• EXERCISES:
**a)** What is the Spanish translation of this sentence from the article on changing weather and fungi: "The weather has made a huge impact across the country in terms of floods, but it is also affecting the fruits and fungi in The National Forest."?
**b)** Can you copy the part of the article on changing weather and fungi between "Interest in edible" and "plants and trees.", inclusive?

READING PASSAGE Start Marker

Friday, 17th August 2007

Changing Weather Affecting Fruits and Fungi

The weather has made a huge impact across the country in terms of floods, but it is also affecting the fruits and fungi in The National Forest.

This year has seen a greater number of species flowering or fruiting earlier such as the primrose in early January and now blackberry and raspberry, which are already ripe but much smaller than usual.

Mushrooms, the fruiting bodies of the fungi, are usually seen in October but are already sprouting, which could be due to the extreme damp, in which some fungi thrive. It is unclear what effect this will have throughout the rest of the year and whether the fungi season will be extended.

Mother Nature is certainly challenging the identification books views on when certain fruits and flowers should be out, so now more than ever, it pays to go out with an expert!

Interest in edible wild plants has mushroomed over recent years with greater interest taken by the public in where their food comes from, and foraging is being rediscovered as a fruitful and fun family pastime.

To help visitors get to grips with the differences and similarities between harmless edible species and their poisonous cousins, there are now three bushcraft and survival schools in The National Forest. These run day, weekend or week-long courses where, in addition to learning the fundamental principles of survival and wilderness bushcraft, groups learn how to identify and cook edible plants, recognise specific trees and discover uses for different plants and trees.

Jason Ingamells, from Woodland Ways, said: “We have noticed changes to the Forest flora over the last couple of years, which we believe are due to the fluctuations in weather, for example extreme heat and near drought for prolonged periods followed by extreme wet for similarly long periods of time.”

READING PASSAGE End Marker
GIVEN DATA Start Marker

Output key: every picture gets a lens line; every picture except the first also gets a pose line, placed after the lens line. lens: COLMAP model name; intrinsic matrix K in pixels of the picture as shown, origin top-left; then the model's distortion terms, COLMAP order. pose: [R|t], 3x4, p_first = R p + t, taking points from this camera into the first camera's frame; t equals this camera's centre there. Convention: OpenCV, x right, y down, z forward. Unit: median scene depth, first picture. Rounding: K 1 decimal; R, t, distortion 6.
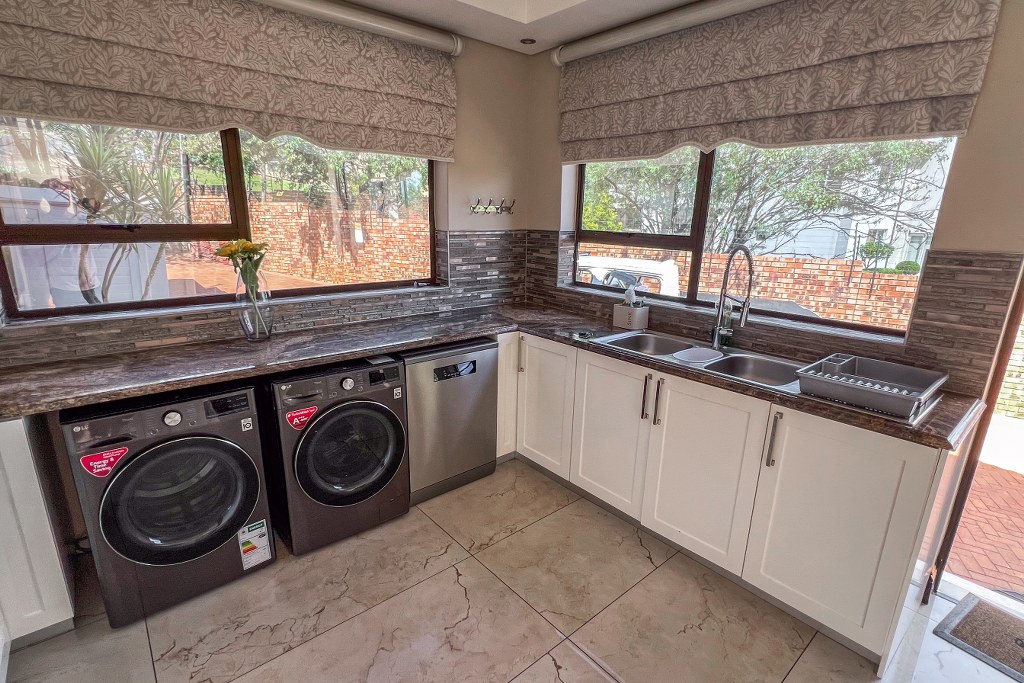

GIVEN DATA End Marker

• RESULTS BY TASK:
**a)** El tiempo ha tenido un enorme impacto en todo el país en forma de inundaciones, pero también está afectando a los frutos y los hongos de The National Forest.

**b)**
Interest in edible wild plants has mushroomed over recent years with greater interest taken by the public in where their food comes from, and foraging is being rediscovered as a fruitful and fun family pastime.

To help visitors get to grips with the differences and similarities between harmless edible species and their poisonous cousins, there are now three bushcraft and survival schools in The National Forest. These run day, weekend or week-long courses where, in addition to learning the fundamental principles of survival and wilderness bushcraft, groups learn how to identify and cook edible plants, recognise specific trees and discover uses for different plants and trees.